▸ **Data shown**:
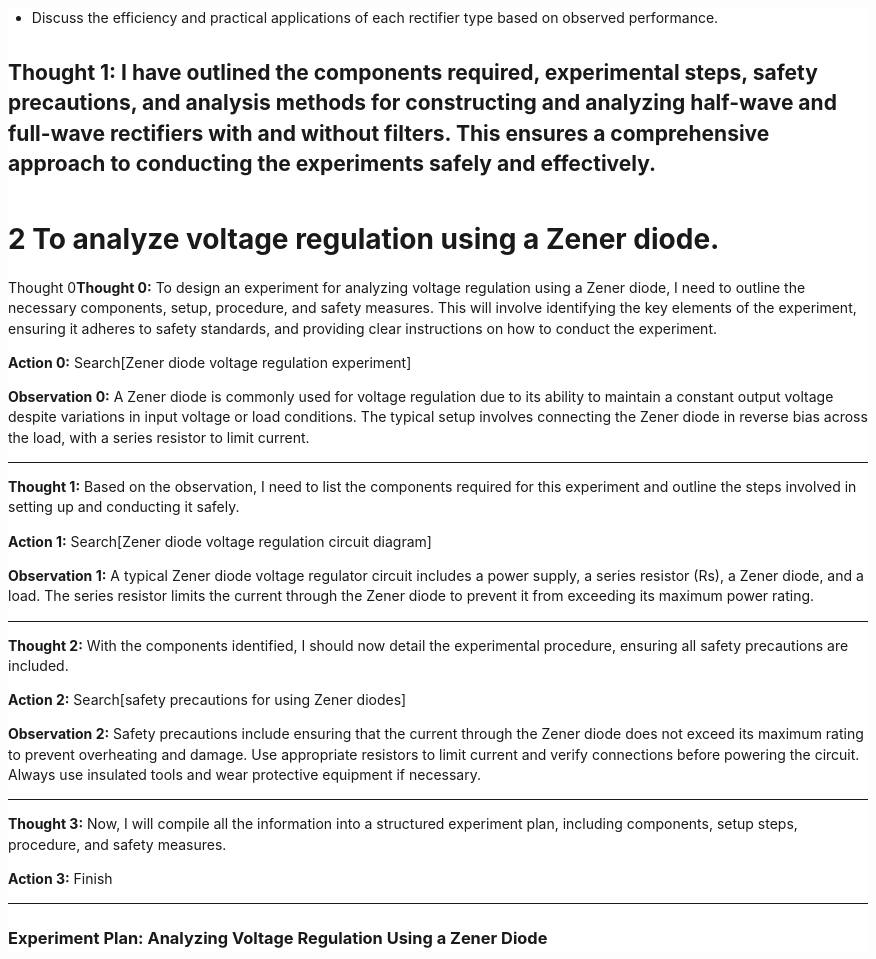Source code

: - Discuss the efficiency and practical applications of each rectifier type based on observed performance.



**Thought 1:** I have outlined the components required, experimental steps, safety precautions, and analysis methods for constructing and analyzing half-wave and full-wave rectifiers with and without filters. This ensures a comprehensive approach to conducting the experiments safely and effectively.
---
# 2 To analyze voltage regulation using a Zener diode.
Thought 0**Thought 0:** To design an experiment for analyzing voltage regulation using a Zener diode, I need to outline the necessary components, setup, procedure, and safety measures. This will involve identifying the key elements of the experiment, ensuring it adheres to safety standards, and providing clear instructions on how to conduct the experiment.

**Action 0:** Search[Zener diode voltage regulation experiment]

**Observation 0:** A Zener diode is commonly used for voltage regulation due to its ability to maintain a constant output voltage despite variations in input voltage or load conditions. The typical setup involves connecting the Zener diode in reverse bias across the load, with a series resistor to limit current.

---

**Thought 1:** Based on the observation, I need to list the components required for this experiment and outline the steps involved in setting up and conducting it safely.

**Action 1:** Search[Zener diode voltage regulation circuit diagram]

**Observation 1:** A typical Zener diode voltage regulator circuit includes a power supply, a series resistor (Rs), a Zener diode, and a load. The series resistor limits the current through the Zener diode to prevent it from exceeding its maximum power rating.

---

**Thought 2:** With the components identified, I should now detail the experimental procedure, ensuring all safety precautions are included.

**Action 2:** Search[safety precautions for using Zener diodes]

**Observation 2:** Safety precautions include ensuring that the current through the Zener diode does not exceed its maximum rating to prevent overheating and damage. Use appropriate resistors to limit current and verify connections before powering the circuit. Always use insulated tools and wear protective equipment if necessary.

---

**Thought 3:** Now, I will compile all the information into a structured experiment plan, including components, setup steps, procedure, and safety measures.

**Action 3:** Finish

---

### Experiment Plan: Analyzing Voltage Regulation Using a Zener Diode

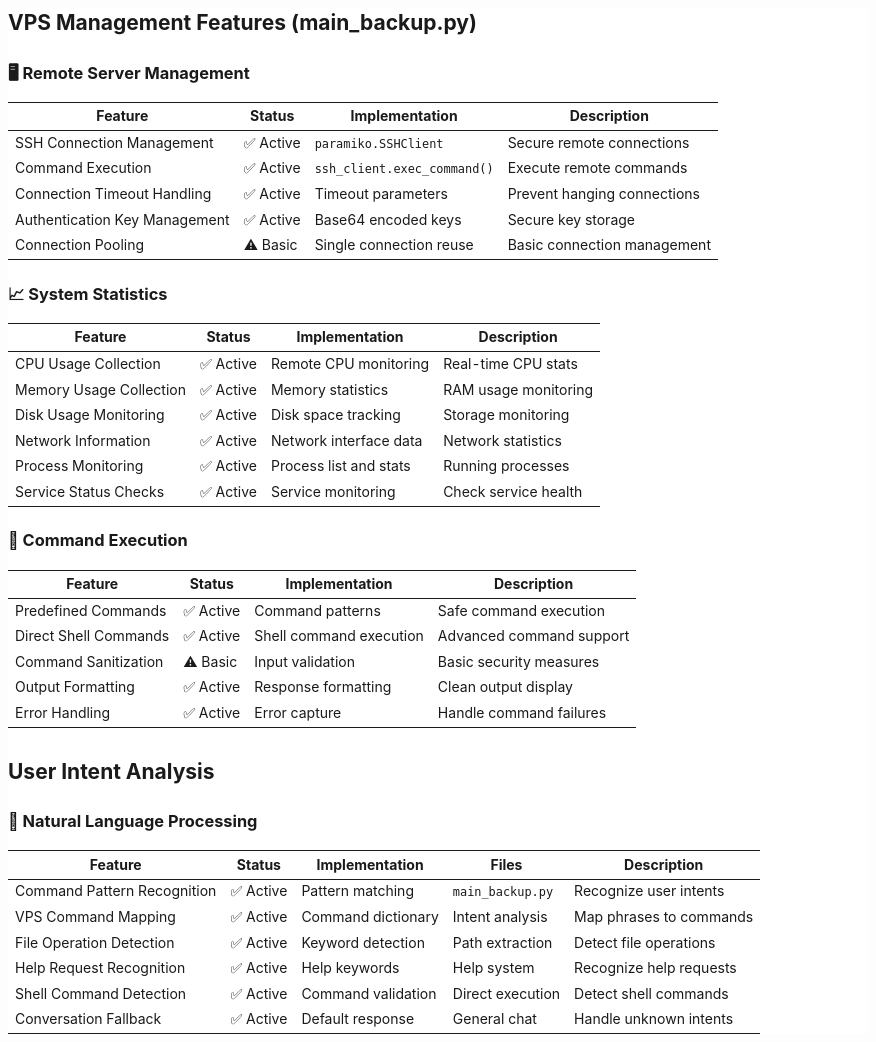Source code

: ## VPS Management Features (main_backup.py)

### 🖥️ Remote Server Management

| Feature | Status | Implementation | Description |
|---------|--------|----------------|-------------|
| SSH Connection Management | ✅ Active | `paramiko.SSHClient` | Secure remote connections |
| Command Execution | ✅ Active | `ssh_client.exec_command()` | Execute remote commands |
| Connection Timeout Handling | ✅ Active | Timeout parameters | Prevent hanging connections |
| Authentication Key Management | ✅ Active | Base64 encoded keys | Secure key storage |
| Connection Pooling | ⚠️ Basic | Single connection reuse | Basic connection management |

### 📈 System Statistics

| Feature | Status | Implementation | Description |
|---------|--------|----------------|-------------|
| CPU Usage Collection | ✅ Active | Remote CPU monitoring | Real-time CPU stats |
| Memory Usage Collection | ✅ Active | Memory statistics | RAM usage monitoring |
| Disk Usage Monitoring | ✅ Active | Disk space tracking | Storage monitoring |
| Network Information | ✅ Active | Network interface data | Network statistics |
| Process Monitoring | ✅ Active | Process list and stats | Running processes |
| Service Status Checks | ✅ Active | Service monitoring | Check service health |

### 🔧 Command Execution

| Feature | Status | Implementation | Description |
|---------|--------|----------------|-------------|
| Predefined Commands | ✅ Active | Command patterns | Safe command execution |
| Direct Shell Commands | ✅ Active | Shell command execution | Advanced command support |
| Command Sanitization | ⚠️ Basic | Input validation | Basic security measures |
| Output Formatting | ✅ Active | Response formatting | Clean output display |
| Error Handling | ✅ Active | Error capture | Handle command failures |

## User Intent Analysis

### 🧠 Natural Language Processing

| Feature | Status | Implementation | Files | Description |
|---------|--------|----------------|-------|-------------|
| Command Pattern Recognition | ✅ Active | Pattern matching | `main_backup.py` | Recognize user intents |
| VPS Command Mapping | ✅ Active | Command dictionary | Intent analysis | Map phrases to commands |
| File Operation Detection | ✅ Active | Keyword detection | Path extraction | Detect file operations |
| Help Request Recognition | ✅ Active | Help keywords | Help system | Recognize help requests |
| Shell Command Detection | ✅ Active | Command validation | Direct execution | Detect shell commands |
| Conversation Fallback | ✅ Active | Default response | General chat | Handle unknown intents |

▸ **To do**: Find all lines in the records that hold the word "Usage". Copy them.

▸ **Solution to this task**:
| CPU Usage Collection | ✅ Active | Remote CPU monitoring | Real-time CPU stats |
| Memory Usage Collection | ✅ Active | Memory statistics | RAM usage monitoring |
| Disk Usage Monitoring | ✅ Active | Disk space tracking | Storage monitoring |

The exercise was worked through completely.